The reaction by the audience for these books has, for the most part, been better than I predicted. Relatively few people are calling it a “publicity stunt,” and those who do seem to not understand what a publicity stunt actually is. For example, I seriously doubt that DC’s publicist went to Gail Simone and asked her to introduce a transgendered character.
When I was DC’s publicist, I would have been fired for trying to influence a storyline. The closest I came was suggesting to Neil Gaiman that he might enjoy the chance to do a public service comic about HIV. And even then, there were lots and lots of corporate hoops through which I had to jump, not because of any political controversy but because of a corporate culture that respected the separation of editorial and marketing.
And then there are the people who get defensive. For example, in the second article to which I linked above, there is this in the comments thread:
• I think all DC characters should become lesbians,gay and transgendered.
• Why?
• Because the majority of DC’s audience is.
• Mainstream America stopped reading DC comic books a long time ago. Respectfully, “The Amazing Stam,” Make Mine Marvel!

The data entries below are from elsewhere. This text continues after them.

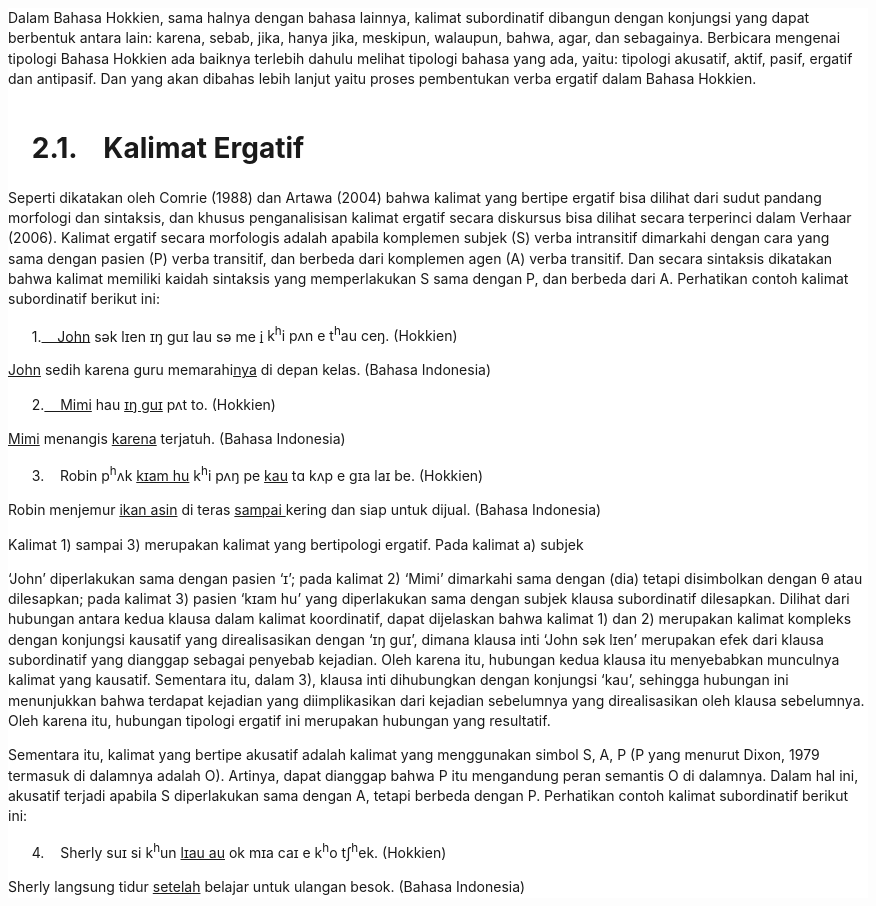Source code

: <p><span class="font2">Dalam Bahasa Hokkien, sama halnya dengan bahasa lainnya, kalimat subordinatif dibangun dengan konjungsi yang dapat berbentuk antara lain: karena, sebab, jika, hanya jika, meskipun, walaupun, bahwa, agar, dan sebagainya. Berbicara mengenai tipologi Bahasa Hokkien ada baiknya terlebih dahulu melihat tipologi bahasa yang ada, yaitu: tipologi akusatif, aktif, pasif, ergatif dan antipasif. Dan yang akan dibahas lebih lanjut yaitu proses pembentukan verba ergatif dalam Bahasa Hokkien.</span></p>
<ul style="list-style:none;"><li>
<h1><a name="bookmark12"></a><span class="font2" style="font-weight:bold;"><a name="bookmark13"></a>2.1. &nbsp;&nbsp;&nbsp;Kalimat Ergatif</span></h1></li></ul>
<p><span class="font2">Seperti dikatakan oleh Comrie (1988) dan Artawa (2004) bahwa kalimat yang bertipe ergatif bisa dilihat dari sudut pandang morfologi dan sintaksis, dan khusus penganalisisan kalimat ergatif secara diskursus bisa dilihat secara terperinci dalam Verhaar (2006). Kalimat ergatif secara morfologis adalah apabila komplemen subjek (S) verba intransitif dimarkahi dengan cara yang sama dengan pasien (P) verba transitif, dan berbeda dari komplemen agen (A) verba transitif. Dan secara sintaksis dikatakan bahwa kalimat memiliki kaidah sintaksis yang memperlakukan S sama dengan P, dan berbeda dari A. Perhatikan contoh kalimat subordinatif berikut ini:</span></p>
<ul style="list-style:none;"><li>
<p><span class="font2">1.</span><span class="font2" style="text-decoration:underline;"> &nbsp;&nbsp;&nbsp;John</span><span class="font2"> sək lɪen ɪŋ guɪ lau sə me </span><span class="font2" style="text-decoration:underline;">i</span><span class="font2"> k<sup>h</sup>i pʌn e t<sup>h</sup>au ceŋ. (Hokkien)</span></p></li></ul>
<p><span class="font2" style="text-decoration:underline;">John</span><span class="font2"> sedih karena guru memarahi</span><span class="font2" style="text-decoration:underline;">nya</span><span class="font2"> di depan kelas. (Bahasa Indonesia)</span></p>
<ul style="list-style:none;"><li>
<p><span class="font2">2.</span><span class="font2" style="text-decoration:underline;"> &nbsp;&nbsp;&nbsp;Mimi</span><span class="font2"> hau </span><span class="font2" style="text-decoration:underline;">ɪŋ guɪ</span><span class="font2"> pʌt to. (Hokkien)</span></p></li></ul>
<p><span class="font2" style="text-decoration:underline;">Mimi</span><span class="font2"> menangis </span><span class="font2" style="text-decoration:underline;">karena</span><span class="font2"> terjatuh. (Bahasa Indonesia)</span></p>
<ul style="list-style:none;"><li>
<p><span class="font2">3. &nbsp;&nbsp;&nbsp;Robin p<sup>h</sup>ʌk </span><span class="font2" style="text-decoration:underline;">kɪam hu</span><span class="font2"> k<sup>h</sup>i pʌŋ pe </span><span class="font2" style="text-decoration:underline;">kau</span><span class="font2"> tɑ kʌp e gɪa laɪ be. (Hokkien)</span></p></li></ul>
<p><span class="font2">Robin menjemur </span><span class="font2" style="text-decoration:underline;">ikan asin</span><span class="font2"> di teras </span><span class="font2" style="text-decoration:underline;">sampai </span><span class="font2">kering dan siap untuk dijual. (Bahasa Indonesia)</span></p>
<p><span class="font2">Kalimat 1) sampai 3) merupakan kalimat yang bertipologi ergatif. Pada kalimat a) subjek</span></p>
<p><span class="font2">‘John’ diperlakukan sama dengan pasien ‘ɪ’; pada kalimat 2) ‘Mimi’ dimarkahi sama dengan (dia) tetapi disimbolkan dengan θ atau dilesapkan; pada kalimat 3) pasien ‘kɪam hu’ yang diperlakukan sama dengan subjek klausa subordinatif dilesapkan. Dilihat dari hubungan antara kedua klausa dalam kalimat koordinatif, dapat dijelaskan bahwa kalimat 1) dan 2) merupakan kalimat kompleks dengan konjungsi kausatif yang direalisasikan dengan ‘ɪŋ guɪ’, dimana klausa inti ‘John sək lɪen’ merupakan efek dari klausa subordinatif yang dianggap sebagai penyebab kejadian. Oleh karena itu, hubungan kedua klausa itu menyebabkan munculnya kalimat yang kausatif. Sementara itu, dalam 3), klausa inti dihubungkan dengan konjungsi ‘kau’, sehingga hubungan ini menunjukkan bahwa terdapat kejadian yang diimplikasikan dari kejadian sebelumnya yang direalisasikan oleh klausa sebelumnya. Oleh karena itu, hubungan tipologi ergatif ini merupakan hubungan yang resultatif.</span></p>
<p><span class="font2">Sementara itu, kalimat yang bertipe akusatif adalah kalimat yang menggunakan simbol S, A, P (P yang menurut Dixon, 1979 termasuk di dalamnya adalah O). Artinya, dapat dianggap bahwa P itu mengandung peran semantis O di dalamnya. Dalam hal ini, akusatif terjadi apabila S diperlakukan sama dengan A, tetapi berbeda dengan P. Perhatikan contoh kalimat subordinatif berikut ini:</span></p>
<ul style="list-style:none;"><li>
<p><span class="font2">4. &nbsp;&nbsp;&nbsp;Sherly suɪ si k<sup>h</sup>un </span><span class="font2" style="text-decoration:underline;">lɪau au</span><span class="font2"> ok mɪa caɪ e k<sup>h</sup>o tʃ<sup>h</sup>ek. (Hokkien)</span></p></li></ul>
<p><span class="font2">Sherly langsung tidur </span><span class="font2" style="text-decoration:underline;">setelah</span><span class="font2"> belajar untuk ulangan besok. (Bahasa Indonesia)</span></p>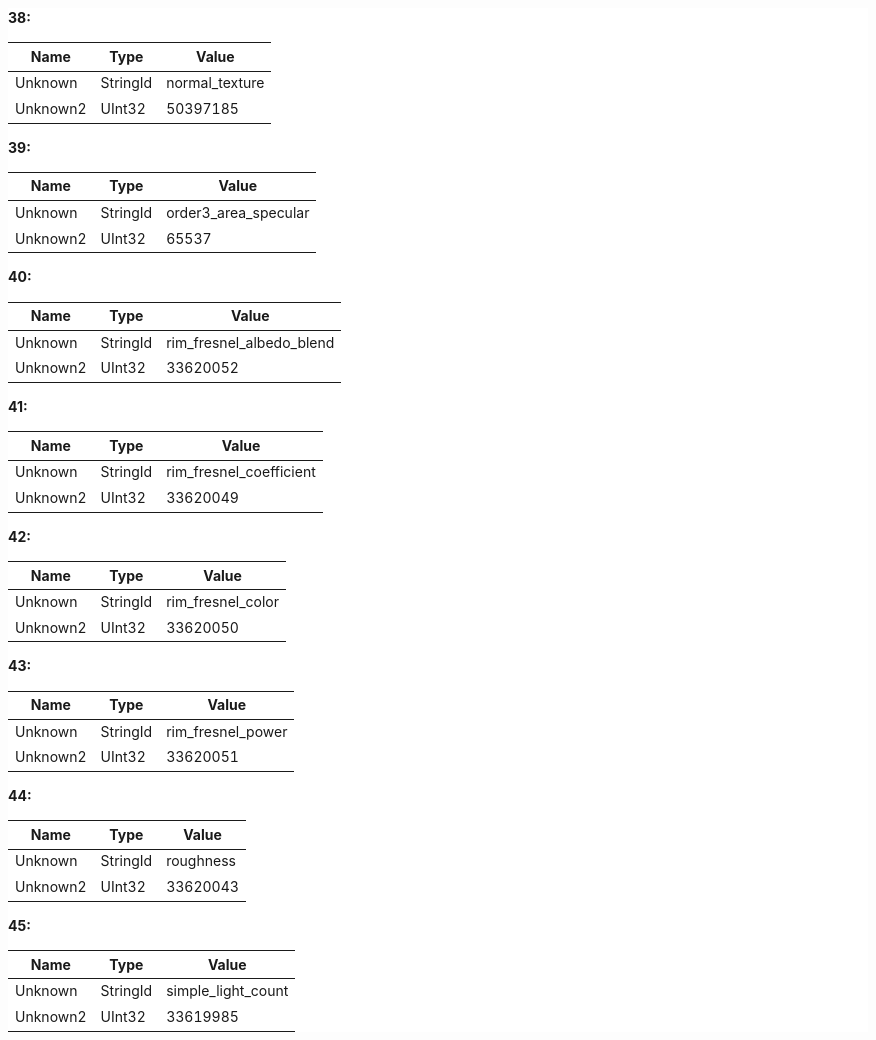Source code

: 
**38:**

Name	| Type	| Value
---	|---	|---	|
Unknown	|StringId	|normal_texture
Unknown2	|UInt32	|50397185


**39:**

Name	| Type	| Value
---	|---	|---	|
Unknown	|StringId	|order3_area_specular
Unknown2	|UInt32	|65537


**40:**

Name	| Type	| Value
---	|---	|---	|
Unknown	|StringId	|rim_fresnel_albedo_blend
Unknown2	|UInt32	|33620052


**41:**

Name	| Type	| Value
---	|---	|---	|
Unknown	|StringId	|rim_fresnel_coefficient
Unknown2	|UInt32	|33620049


**42:**

Name	| Type	| Value
---	|---	|---	|
Unknown	|StringId	|rim_fresnel_color
Unknown2	|UInt32	|33620050


**43:**

Name	| Type	| Value
---	|---	|---	|
Unknown	|StringId	|rim_fresnel_power
Unknown2	|UInt32	|33620051


**44:**

Name	| Type	| Value
---	|---	|---	|
Unknown	|StringId	|roughness
Unknown2	|UInt32	|33620043


**45:**

Name	| Type	| Value
---	|---	|---	|
Unknown	|StringId	|simple_light_count
Unknown2	|UInt32	|33619985
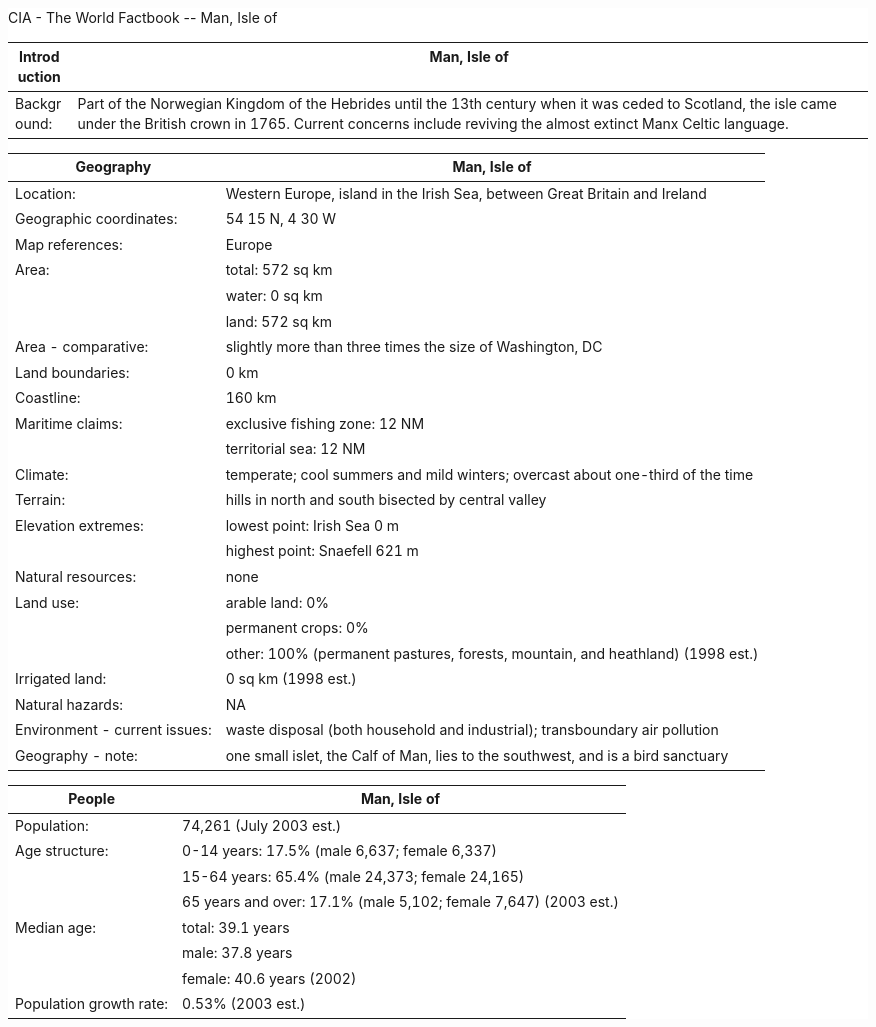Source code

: CIA - The World Factbook -- Man, Isle of

| Introduction | Man, Isle of |
| --- | --- |
| Background: | Part of the Norwegian Kingdom of the Hebrides until the 13th century when it was ceded to Scotland, the isle came under the British crown in 1765. Current concerns include reviving the almost extinct Manx Celtic language. |

| Geography | Man, Isle of |
| --- | --- |
| Location: | Western Europe, island in the Irish Sea, between Great Britain and Ireland |
| Geographic coordinates: | 54 15 N, 4 30 W |
| Map references: | Europe |
| Area: | total: 572 sq km |
| | water: 0 sq km |
| | land: 572 sq km |
| Area - comparative: | slightly more than three times the size of Washington, DC |
| Land boundaries: | 0 km |
| Coastline: | 160 km |
| Maritime claims: | exclusive fishing zone: 12 NM |
| | territorial sea: 12 NM |
| Climate: | temperate; cool summers and mild winters; overcast about one-third of the time |
| Terrain: | hills in north and south bisected by central valley |
| Elevation extremes: | lowest point: Irish Sea 0 m |
| | highest point: Snaefell 621 m |
| Natural resources: | none |
| Land use: | arable land: 0% |
| | permanent crops: 0% |
| | other: 100% (permanent pastures, forests, mountain, and heathland) (1998 est.) |
| Irrigated land: | 0 sq km (1998 est.) |
| Natural hazards: | NA |
| Environment - current issues: | waste disposal (both household and industrial); transboundary air pollution |
| Geography - note: | one small islet, the Calf of Man, lies to the southwest, and is a bird sanctuary |

| People | Man, Isle of |
| --- | --- |
| Population: | 74,261 (July 2003 est.) |
| Age structure: | 0-14 years: 17.5% (male 6,637; female 6,337) |
| | 15-64 years: 65.4% (male 24,373; female 24,165) |
| | 65 years and over: 17.1% (male 5,102; female 7,647) (2003 est.) |
| Median age: | total: 39.1 years |
| | male: 37.8 years |
| | female: 40.6 years (2002) |
| Population growth rate: | 0.53% (2003 est.) |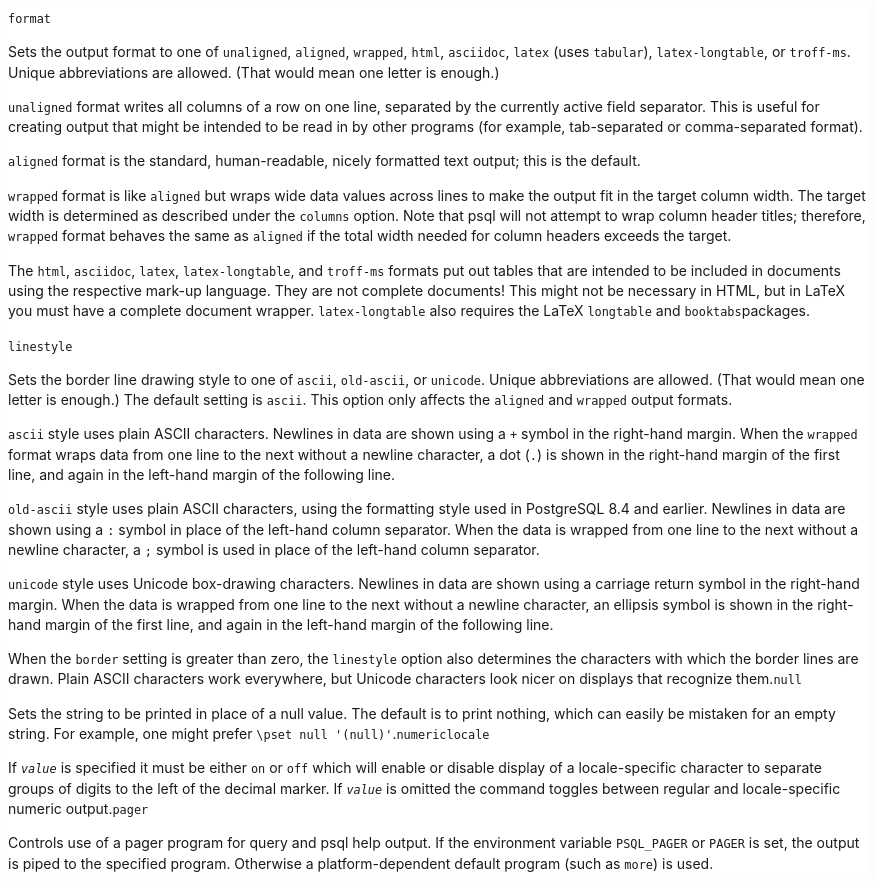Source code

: `format`

Sets the output format to one of `unaligned`, `aligned`, `wrapped`, `html`, `asciidoc`, `latex` \(uses `tabular`\), `latex-longtable`, or `troff-ms`. Unique abbreviations are allowed. \(That would mean one letter is enough.\)

`unaligned` format writes all columns of a row on one line, separated by the currently active field separator. This is useful for creating output that might be intended to be read in by other programs \(for example, tab-separated or comma-separated format\).

`aligned` format is the standard, human-readable, nicely formatted text output; this is the default.

`wrapped` format is like `aligned` but wraps wide data values across lines to make the output fit in the target column width. The target width is determined as described under the `columns` option. Note that psql will not attempt to wrap column header titles; therefore, `wrapped` format behaves the same as `aligned` if the total width needed for column headers exceeds the target.

The `html`, `asciidoc`, `latex`, `latex-longtable`, and `troff-ms` formats put out tables that are intended to be included in documents using the respective mark-up language. They are not complete documents! This might not be necessary in HTML, but in LaTeX you must have a complete document wrapper. `latex-longtable` also requires the LaTeX `longtable` and `booktabs`packages.

`linestyle`

Sets the border line drawing style to one of `ascii`, `old-ascii`, or `unicode`. Unique abbreviations are allowed. \(That would mean one letter is enough.\) The default setting is `ascii`. This option only affects the `aligned` and `wrapped` output formats.

`ascii` style uses plain ASCII characters. Newlines in data are shown using a `+` symbol in the right-hand margin. When the `wrapped` format wraps data from one line to the next without a newline character, a dot \(`.`\) is shown in the right-hand margin of the first line, and again in the left-hand margin of the following line.

`old-ascii` style uses plain ASCII characters, using the formatting style used in PostgreSQL 8.4 and earlier. Newlines in data are shown using a `:` symbol in place of the left-hand column separator. When the data is wrapped from one line to the next without a newline character, a `;` symbol is used in place of the left-hand column separator.

`unicode` style uses Unicode box-drawing characters. Newlines in data are shown using a carriage return symbol in the right-hand margin. When the data is wrapped from one line to the next without a newline character, an ellipsis symbol is shown in the right-hand margin of the first line, and again in the left-hand margin of the following line.

When the `border` setting is greater than zero, the `linestyle` option also determines the characters with which the border lines are drawn. Plain ASCII characters work everywhere, but Unicode characters look nicer on displays that recognize them.`null`

Sets the string to be printed in place of a null value. The default is to print nothing, which can easily be mistaken for an empty string. For example, one might prefer `\pset null '(null)'`.`numericlocale`

If _`value`_ is specified it must be either `on` or `off` which will enable or disable display of a locale-specific character to separate groups of digits to the left of the decimal marker. If _`value`_ is omitted the command toggles between regular and locale-specific numeric output.`pager`

Controls use of a pager program for query and psql help output. If the environment variable `PSQL_PAGER` or `PAGER` is set, the output is piped to the specified program. Otherwise a platform-dependent default program \(such as `more`\) is used.

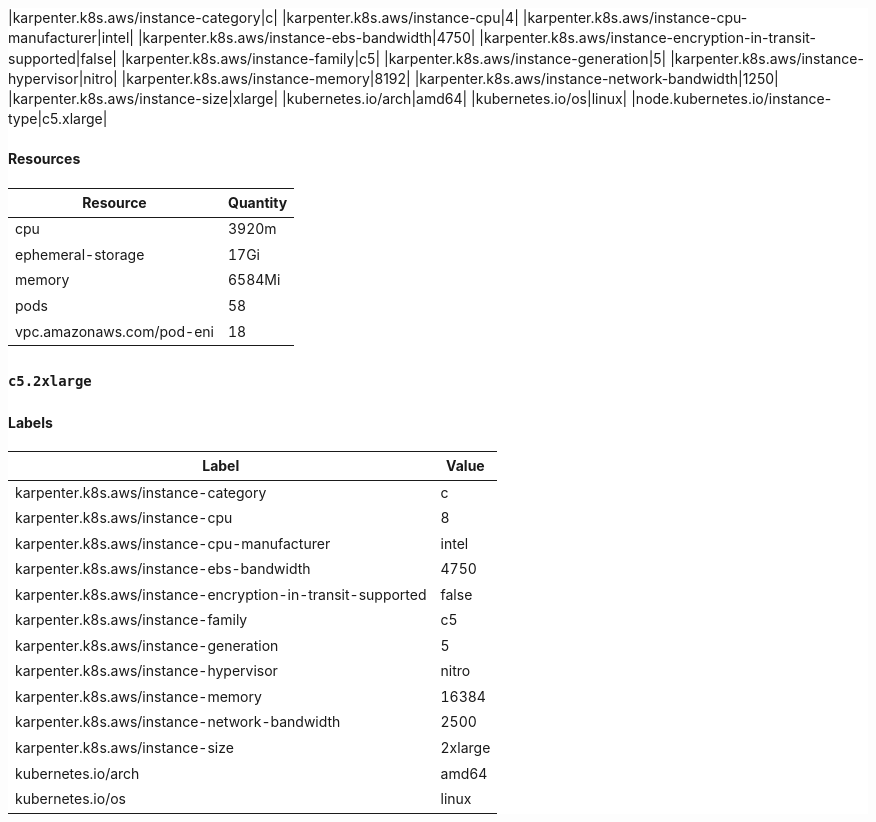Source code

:  |karpenter.k8s.aws/instance-category|c|
 |karpenter.k8s.aws/instance-cpu|4|
 |karpenter.k8s.aws/instance-cpu-manufacturer|intel|
 |karpenter.k8s.aws/instance-ebs-bandwidth|4750|
 |karpenter.k8s.aws/instance-encryption-in-transit-supported|false|
 |karpenter.k8s.aws/instance-family|c5|
 |karpenter.k8s.aws/instance-generation|5|
 |karpenter.k8s.aws/instance-hypervisor|nitro|
 |karpenter.k8s.aws/instance-memory|8192|
 |karpenter.k8s.aws/instance-network-bandwidth|1250|
 |karpenter.k8s.aws/instance-size|xlarge|
 |kubernetes.io/arch|amd64|
 |kubernetes.io/os|linux|
 |node.kubernetes.io/instance-type|c5.xlarge|
#### Resources
 | Resource | Quantity |
 |--|--|
 |cpu|3920m|
 |ephemeral-storage|17Gi|
 |memory|6584Mi|
 |pods|58|
 |vpc.amazonaws.com/pod-eni|18|
### `c5.2xlarge`
#### Labels
 | Label | Value |
 |--|--|
 |karpenter.k8s.aws/instance-category|c|
 |karpenter.k8s.aws/instance-cpu|8|
 |karpenter.k8s.aws/instance-cpu-manufacturer|intel|
 |karpenter.k8s.aws/instance-ebs-bandwidth|4750|
 |karpenter.k8s.aws/instance-encryption-in-transit-supported|false|
 |karpenter.k8s.aws/instance-family|c5|
 |karpenter.k8s.aws/instance-generation|5|
 |karpenter.k8s.aws/instance-hypervisor|nitro|
 |karpenter.k8s.aws/instance-memory|16384|
 |karpenter.k8s.aws/instance-network-bandwidth|2500|
 |karpenter.k8s.aws/instance-size|2xlarge|
 |kubernetes.io/arch|amd64|
 |kubernetes.io/os|linux|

There are so many things wrong with this. For one thing, I don’t think Marvel’s audience is significantly larger than DC’s, and, in fact, I suspect there is a tremendous amount of overlap. For another, there are transgender characters on television shows like Glee, which have a larger audience than DC and Marvel combined. And, finally, it is disturbing that in 2013, this moron still thinks it is an insult to suggest that DC’s audience is queer.
Whenever a character is introduced who is not a straight, white Christian male, there is inevitably someone who complains that this is done because the creative team is being “PC.” It is impossible for these critics to imagine that creators could find diversity interesting in and of itself, or want to reflect the world in which they live. Perhaps the creators want to challenge themselves to imagine different ways of being human. I never hear anyone complain that someone who writes stories about straight, white Christian people is pushing a political agenda.
Because I’m still jet-lagged, I haven’t read Batgirl #19 yet, as I write this. I plan to get it this week, when I go to Forbidden Planet for my regular fix.
I hope it’s not sold out.
SATURDAY: Marc Alan Fishman
SUNDAY: John Ostrander
Thank you Martha.
As an Intersex, gendered woman, I’ve been fascinated by this publication, which has received boatloads of attention in the queer press.
Martha, I remember a conversation we had years ago. We were talking about how to gain acceptance by the American public for Trans people. You confidently related that acceptance would flow from an increased presence in pop culture, like the impact TV shows “Will and Grace,” among others, had for gay people.
With Trans characters appearing with an increasing positive presence on TV, in books (Pulitzer Prize winner “Middlesex” for an example)’ and in comics, there is not-so-coincidental acceptance, just as you predicted so long ago.
Smarty!
Hopefully the day will soon come when familiarity breeds not contempt, but acceptance.
Thank you again for decades of support!
And Happy Anniversary of your 29th birthday today!
I don’t think Sir Tristan would qualify as transgendered because she was fine with being a woman until the spell that revealed all the previous incarnations of the characters was enacted. It was not a situation she had lived with from childhood the way true transgender people have.
And Pennies’ post explains something that I had questioned here:
http://mdwp.malibulist.com/2013/03/pretty-in-pink-by-martha-thomases-brilliant-disguise-mdworld/
No one answered my query, but if I had presumed that Martha was talking about Pennie… well how would that have looked?
My biggest concerns are that this character could easily become a crime statistic, have her identity retconned, or get added to the Rogue’s Gallery when Simone moves on or is removed from the book. Given the at-best gloomy tone of Gotham stories and the real-world statistics regarding crimes against transpeople, it’s not hard to be worried.